ANALYSES

Le Liban : éternel menu à la table des rivalités régionales ?

Interview
22 novembre 2017
Le point de vue de Karim Émile Bitar


Alors que Saad Hariri, premier ministre libanais qui avait annoncé sa démission le 4 novembre depuis Ryad doit rentrer aujourd’hui au Liban après un passage à Paris, la scène politique libanaise s’agite de toutes parts et les deux rivaux régionaux que sont l’Arabie Saoudite et l’Iran s’accusent mutuellement d’ingérence dans la vie politique du pays. Pour nous éclairer sur la situation, le point de vue de Karim Emile Bitar, directeur de recherche à l’IRIS. 

Quel était l’état de la scène politique libanaise à la veille de la démission du premier ministre Saad Hariri ? Et comment celle-ci a-t-elle été ressentie ?

Après une longue vacance présidentielle qui a duré près de deux ans, un modus vivendi entre les principales forces politiques libanaises, agréé par les puissances régionales, avait permis de faire élire à la présidence de la république Michel Aoun, allié au Hezbollah pro-iranien, et de nommer Saad Hariri, proche de l’Arabie saoudite, comme président du Conseil des ministres, à la tête d’un gouvernement d’union nationale rassemblant la quasi-totalité des forces politiques libanaises traditionnelles. C’était donc l’un de ces compromis boiteux dont le Liban a l’habitude depuis fort longtemps, avec un chef de gouvernement ayant l’aval de Ryad et un président de la République qui rassure Téhéran.

------------------------------------------------

Dans l'entretien sur la scène politique libanaise, combien de temps a duré la vacance présidentielle qui a précédé l'élection de Michel Aoun ?

------------------------------------------------

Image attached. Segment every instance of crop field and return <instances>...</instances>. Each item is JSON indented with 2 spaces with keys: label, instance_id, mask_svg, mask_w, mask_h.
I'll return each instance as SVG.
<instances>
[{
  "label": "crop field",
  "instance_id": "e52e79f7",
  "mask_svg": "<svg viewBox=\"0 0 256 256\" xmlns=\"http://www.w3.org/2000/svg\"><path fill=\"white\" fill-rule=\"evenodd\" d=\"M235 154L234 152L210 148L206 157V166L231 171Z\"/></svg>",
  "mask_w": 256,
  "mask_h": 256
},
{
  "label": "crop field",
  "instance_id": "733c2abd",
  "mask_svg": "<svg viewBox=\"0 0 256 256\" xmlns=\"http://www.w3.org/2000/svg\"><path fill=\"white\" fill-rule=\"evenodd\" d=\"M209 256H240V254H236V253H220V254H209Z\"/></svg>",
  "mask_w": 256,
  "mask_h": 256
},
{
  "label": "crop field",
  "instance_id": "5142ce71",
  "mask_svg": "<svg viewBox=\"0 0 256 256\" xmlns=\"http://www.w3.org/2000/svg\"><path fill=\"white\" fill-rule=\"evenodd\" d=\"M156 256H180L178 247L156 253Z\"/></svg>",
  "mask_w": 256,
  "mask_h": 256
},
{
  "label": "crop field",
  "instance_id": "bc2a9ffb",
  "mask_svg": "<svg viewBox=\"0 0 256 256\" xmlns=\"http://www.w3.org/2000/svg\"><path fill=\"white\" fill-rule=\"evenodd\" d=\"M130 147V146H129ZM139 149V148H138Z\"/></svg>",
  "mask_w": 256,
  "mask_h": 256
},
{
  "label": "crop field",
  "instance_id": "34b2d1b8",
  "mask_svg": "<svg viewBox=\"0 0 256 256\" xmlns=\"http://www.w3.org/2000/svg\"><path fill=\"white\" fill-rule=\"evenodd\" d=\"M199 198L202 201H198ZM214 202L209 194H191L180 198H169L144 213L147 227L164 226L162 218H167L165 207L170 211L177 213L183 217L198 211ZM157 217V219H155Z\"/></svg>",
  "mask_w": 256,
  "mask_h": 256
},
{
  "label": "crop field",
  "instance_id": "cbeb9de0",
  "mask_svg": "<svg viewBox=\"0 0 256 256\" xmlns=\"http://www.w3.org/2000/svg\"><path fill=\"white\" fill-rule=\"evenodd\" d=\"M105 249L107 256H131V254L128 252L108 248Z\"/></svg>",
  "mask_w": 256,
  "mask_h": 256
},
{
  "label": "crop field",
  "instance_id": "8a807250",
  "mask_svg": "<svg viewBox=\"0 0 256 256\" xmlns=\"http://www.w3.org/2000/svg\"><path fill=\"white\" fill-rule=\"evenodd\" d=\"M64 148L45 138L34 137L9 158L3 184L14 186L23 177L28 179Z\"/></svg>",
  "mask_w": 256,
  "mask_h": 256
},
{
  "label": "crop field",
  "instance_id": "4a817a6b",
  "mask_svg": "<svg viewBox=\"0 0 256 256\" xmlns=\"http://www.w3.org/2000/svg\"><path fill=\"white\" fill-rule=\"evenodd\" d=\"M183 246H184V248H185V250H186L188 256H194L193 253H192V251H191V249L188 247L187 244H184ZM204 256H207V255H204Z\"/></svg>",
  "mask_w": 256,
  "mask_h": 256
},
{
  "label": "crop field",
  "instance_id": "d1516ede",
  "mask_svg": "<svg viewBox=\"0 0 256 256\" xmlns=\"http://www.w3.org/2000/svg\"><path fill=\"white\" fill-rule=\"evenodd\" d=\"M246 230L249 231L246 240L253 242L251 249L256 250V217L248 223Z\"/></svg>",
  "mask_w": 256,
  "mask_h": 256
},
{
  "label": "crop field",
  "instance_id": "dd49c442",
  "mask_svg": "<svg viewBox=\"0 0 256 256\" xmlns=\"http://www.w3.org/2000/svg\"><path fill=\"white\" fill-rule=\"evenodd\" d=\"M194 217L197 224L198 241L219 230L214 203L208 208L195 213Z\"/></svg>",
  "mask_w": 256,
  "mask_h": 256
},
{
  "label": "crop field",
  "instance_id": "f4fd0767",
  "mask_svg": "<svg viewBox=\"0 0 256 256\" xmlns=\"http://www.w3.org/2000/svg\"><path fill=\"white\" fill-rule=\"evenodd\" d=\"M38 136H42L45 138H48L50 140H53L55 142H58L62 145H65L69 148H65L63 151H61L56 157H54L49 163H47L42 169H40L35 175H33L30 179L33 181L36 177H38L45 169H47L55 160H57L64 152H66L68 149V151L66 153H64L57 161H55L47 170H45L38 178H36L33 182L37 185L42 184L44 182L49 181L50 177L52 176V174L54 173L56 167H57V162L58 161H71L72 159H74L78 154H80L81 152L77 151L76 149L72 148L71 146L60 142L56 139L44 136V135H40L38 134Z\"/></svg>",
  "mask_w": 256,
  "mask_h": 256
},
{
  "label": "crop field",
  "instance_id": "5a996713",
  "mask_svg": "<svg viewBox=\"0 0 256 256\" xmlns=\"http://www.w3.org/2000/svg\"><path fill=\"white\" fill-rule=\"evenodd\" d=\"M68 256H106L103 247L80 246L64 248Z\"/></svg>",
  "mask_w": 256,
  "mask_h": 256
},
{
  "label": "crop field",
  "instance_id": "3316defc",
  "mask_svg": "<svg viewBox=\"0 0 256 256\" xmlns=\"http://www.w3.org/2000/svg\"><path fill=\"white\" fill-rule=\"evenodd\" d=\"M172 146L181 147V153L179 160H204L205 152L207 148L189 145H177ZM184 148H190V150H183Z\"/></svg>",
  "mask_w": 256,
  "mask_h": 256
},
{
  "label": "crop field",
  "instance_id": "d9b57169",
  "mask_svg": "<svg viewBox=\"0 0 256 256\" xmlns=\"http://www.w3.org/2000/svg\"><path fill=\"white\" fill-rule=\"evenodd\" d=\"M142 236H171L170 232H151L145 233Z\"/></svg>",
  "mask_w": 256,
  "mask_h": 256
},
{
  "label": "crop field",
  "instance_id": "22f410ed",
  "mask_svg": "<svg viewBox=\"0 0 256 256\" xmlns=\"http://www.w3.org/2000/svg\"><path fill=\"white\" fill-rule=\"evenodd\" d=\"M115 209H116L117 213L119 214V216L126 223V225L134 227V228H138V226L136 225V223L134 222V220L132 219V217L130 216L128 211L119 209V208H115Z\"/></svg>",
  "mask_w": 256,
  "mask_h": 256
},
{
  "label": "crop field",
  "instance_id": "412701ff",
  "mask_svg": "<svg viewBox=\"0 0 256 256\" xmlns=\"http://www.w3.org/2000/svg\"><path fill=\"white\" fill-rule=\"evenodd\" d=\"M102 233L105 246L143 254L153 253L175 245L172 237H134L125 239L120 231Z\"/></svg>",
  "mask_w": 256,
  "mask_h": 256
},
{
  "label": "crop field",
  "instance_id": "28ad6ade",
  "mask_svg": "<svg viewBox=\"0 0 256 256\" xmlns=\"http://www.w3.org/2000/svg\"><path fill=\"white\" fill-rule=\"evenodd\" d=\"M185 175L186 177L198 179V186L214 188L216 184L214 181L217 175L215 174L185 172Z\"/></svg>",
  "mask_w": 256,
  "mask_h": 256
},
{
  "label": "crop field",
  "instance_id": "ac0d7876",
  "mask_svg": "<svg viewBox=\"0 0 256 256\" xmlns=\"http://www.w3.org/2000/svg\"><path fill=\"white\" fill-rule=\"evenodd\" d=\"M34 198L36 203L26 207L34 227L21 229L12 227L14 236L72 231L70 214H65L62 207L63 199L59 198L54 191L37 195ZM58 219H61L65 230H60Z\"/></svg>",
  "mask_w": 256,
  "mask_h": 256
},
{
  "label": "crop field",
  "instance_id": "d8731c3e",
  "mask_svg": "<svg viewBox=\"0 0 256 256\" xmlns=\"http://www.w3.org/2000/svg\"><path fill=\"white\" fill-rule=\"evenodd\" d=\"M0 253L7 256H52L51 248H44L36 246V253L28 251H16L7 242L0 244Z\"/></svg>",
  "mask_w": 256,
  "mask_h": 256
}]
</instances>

------------------------------------------------

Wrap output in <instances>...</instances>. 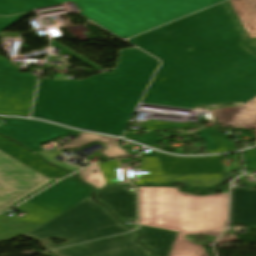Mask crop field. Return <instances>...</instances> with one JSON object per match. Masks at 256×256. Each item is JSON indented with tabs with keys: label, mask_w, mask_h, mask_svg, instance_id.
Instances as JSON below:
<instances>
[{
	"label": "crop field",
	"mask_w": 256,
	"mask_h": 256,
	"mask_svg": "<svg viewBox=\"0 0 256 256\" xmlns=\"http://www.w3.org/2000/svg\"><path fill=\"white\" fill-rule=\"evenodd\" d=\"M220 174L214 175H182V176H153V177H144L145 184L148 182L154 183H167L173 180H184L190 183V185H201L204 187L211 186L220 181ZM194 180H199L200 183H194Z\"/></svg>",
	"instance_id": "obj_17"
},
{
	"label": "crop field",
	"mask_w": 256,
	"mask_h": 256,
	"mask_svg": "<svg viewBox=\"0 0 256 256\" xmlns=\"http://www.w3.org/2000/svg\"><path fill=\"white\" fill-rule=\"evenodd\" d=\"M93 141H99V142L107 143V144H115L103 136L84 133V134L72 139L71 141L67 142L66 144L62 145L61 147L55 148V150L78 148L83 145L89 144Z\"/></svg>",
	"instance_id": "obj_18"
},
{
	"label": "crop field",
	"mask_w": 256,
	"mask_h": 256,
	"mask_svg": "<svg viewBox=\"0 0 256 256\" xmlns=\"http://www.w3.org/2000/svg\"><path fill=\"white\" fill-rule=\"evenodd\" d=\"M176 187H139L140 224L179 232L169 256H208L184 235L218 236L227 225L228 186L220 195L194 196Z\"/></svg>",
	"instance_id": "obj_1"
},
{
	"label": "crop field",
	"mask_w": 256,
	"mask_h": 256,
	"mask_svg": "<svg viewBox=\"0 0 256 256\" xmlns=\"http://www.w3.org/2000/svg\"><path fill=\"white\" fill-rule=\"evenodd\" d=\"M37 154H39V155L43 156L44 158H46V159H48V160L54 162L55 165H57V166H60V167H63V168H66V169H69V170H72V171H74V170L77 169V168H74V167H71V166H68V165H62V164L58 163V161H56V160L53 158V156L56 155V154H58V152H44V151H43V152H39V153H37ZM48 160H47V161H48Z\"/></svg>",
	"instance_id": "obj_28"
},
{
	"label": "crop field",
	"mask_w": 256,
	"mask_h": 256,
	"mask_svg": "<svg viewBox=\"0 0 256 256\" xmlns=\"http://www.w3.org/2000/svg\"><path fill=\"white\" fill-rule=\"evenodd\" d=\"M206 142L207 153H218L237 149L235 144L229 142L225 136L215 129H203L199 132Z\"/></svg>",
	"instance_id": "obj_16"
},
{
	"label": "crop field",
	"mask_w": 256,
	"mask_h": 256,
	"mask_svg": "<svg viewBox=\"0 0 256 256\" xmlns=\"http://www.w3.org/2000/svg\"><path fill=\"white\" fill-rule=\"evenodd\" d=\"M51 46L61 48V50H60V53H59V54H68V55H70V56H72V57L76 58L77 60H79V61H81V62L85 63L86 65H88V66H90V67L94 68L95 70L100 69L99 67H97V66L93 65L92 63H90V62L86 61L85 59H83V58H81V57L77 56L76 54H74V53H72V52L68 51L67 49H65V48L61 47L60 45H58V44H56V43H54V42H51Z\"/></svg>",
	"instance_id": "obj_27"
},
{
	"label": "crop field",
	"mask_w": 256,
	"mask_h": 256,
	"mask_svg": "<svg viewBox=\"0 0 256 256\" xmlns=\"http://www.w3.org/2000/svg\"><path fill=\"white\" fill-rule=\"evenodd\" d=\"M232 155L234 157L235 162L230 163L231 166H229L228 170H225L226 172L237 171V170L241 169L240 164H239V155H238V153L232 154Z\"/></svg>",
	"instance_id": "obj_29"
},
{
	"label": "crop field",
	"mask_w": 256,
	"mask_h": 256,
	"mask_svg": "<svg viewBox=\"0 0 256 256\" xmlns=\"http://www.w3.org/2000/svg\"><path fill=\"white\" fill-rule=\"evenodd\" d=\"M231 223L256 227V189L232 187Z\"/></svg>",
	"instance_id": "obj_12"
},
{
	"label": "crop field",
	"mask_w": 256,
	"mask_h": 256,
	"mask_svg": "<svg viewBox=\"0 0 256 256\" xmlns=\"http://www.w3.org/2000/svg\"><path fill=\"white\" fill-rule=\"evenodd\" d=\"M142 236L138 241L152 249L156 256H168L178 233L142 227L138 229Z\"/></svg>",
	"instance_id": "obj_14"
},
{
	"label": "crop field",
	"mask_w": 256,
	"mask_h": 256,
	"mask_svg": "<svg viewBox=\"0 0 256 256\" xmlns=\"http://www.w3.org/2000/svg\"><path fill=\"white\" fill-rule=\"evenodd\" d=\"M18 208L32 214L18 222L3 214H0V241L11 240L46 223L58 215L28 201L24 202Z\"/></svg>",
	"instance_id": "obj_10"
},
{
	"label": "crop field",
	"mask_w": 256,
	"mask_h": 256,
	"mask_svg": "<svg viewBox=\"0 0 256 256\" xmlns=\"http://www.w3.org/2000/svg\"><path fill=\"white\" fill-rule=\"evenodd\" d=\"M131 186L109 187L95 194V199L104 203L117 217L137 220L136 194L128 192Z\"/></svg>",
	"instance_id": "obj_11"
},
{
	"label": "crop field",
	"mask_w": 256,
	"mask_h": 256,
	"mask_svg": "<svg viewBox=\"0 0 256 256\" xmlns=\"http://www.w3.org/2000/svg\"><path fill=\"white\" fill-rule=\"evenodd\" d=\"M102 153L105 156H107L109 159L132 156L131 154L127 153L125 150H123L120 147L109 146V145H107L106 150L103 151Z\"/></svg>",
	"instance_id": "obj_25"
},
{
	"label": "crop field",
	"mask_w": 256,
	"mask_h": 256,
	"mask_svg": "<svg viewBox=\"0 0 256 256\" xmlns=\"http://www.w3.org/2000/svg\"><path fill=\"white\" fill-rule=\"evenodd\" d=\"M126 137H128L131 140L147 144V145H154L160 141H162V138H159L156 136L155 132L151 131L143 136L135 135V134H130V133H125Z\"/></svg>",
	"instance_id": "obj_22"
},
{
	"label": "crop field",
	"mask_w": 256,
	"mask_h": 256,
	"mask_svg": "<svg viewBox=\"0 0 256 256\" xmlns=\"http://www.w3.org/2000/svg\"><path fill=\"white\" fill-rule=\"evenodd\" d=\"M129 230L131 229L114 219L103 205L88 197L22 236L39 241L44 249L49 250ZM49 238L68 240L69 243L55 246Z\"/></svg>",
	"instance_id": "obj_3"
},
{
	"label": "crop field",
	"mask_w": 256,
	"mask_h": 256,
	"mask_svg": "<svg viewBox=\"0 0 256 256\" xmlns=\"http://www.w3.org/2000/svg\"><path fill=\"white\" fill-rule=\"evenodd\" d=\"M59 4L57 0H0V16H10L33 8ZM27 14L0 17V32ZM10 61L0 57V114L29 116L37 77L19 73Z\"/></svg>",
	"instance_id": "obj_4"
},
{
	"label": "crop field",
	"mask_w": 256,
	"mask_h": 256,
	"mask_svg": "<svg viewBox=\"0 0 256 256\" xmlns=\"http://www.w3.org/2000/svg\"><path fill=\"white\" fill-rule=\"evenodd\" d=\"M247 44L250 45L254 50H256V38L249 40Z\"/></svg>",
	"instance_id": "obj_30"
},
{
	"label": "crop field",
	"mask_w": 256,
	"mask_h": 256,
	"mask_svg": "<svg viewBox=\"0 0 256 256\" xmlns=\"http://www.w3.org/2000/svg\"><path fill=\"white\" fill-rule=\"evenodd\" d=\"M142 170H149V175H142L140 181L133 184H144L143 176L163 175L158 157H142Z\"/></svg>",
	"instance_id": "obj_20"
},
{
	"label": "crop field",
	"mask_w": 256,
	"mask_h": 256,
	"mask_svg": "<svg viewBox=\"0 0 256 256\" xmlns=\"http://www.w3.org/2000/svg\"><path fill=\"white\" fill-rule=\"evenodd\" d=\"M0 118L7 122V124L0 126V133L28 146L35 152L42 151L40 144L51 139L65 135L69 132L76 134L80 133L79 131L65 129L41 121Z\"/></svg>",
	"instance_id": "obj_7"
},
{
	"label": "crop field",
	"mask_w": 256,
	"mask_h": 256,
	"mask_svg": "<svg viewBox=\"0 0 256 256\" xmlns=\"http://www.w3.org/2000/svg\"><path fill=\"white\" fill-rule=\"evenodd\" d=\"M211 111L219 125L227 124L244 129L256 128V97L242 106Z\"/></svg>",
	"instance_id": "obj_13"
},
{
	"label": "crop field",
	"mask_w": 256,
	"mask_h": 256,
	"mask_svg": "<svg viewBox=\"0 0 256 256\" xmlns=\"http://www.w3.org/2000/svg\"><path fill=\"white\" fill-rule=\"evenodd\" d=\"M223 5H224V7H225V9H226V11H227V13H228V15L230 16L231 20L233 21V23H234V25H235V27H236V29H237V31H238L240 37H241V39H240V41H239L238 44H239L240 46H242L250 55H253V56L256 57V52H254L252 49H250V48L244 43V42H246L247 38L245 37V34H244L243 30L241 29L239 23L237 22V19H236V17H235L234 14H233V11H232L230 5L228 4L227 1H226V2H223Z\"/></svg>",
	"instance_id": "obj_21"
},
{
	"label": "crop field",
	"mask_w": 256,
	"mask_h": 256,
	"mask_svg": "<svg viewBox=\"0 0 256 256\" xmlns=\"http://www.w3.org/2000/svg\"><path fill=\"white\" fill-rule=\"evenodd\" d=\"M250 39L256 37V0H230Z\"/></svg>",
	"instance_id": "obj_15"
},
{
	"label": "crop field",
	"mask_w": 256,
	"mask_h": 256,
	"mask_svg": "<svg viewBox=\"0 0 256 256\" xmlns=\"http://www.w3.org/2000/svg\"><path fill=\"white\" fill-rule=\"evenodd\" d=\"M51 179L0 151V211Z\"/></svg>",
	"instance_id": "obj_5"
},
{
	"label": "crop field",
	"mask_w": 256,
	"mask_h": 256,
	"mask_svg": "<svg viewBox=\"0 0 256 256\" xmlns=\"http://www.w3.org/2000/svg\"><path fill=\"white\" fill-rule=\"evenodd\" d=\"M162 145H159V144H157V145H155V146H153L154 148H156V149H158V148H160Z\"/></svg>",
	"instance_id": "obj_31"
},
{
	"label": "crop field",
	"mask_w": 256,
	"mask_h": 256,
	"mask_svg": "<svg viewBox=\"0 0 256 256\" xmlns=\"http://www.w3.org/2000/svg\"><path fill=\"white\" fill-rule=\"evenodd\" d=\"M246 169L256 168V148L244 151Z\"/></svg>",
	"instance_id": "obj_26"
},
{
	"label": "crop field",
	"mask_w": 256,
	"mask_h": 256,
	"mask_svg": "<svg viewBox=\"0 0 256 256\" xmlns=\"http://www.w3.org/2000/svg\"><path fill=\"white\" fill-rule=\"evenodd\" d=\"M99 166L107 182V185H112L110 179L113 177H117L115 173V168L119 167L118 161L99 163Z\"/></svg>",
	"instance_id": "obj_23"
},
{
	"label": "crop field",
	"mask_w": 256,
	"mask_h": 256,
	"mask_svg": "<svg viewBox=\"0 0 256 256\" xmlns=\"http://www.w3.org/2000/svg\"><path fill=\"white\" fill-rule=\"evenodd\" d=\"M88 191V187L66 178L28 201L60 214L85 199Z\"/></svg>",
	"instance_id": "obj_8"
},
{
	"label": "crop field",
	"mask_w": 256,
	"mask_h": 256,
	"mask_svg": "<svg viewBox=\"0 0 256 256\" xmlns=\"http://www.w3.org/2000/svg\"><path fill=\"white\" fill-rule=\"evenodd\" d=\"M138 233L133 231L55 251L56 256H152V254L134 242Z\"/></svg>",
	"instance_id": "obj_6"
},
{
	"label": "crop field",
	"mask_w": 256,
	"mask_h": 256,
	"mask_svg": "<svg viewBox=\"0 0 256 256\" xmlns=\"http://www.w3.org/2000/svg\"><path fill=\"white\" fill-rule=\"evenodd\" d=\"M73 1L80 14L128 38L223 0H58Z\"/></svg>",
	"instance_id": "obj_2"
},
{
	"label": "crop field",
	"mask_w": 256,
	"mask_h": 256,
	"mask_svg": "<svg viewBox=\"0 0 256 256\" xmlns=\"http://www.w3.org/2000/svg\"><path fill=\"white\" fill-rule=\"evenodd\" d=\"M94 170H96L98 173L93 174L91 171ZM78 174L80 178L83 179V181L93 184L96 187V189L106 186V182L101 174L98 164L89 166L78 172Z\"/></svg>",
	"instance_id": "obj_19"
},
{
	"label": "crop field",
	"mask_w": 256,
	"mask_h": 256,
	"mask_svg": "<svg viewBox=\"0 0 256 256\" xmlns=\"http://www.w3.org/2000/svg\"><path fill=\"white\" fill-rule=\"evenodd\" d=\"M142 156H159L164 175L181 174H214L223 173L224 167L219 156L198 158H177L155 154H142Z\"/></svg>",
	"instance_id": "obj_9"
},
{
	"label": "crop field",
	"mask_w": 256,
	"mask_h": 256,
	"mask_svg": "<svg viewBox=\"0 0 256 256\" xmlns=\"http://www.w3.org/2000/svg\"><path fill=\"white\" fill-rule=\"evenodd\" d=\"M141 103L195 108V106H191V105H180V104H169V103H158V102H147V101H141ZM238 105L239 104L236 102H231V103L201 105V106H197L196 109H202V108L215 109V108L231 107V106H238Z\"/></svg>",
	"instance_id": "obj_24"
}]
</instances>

------------------------------------------------

## LA RÉPONSE
Elle a duré près de deux ans.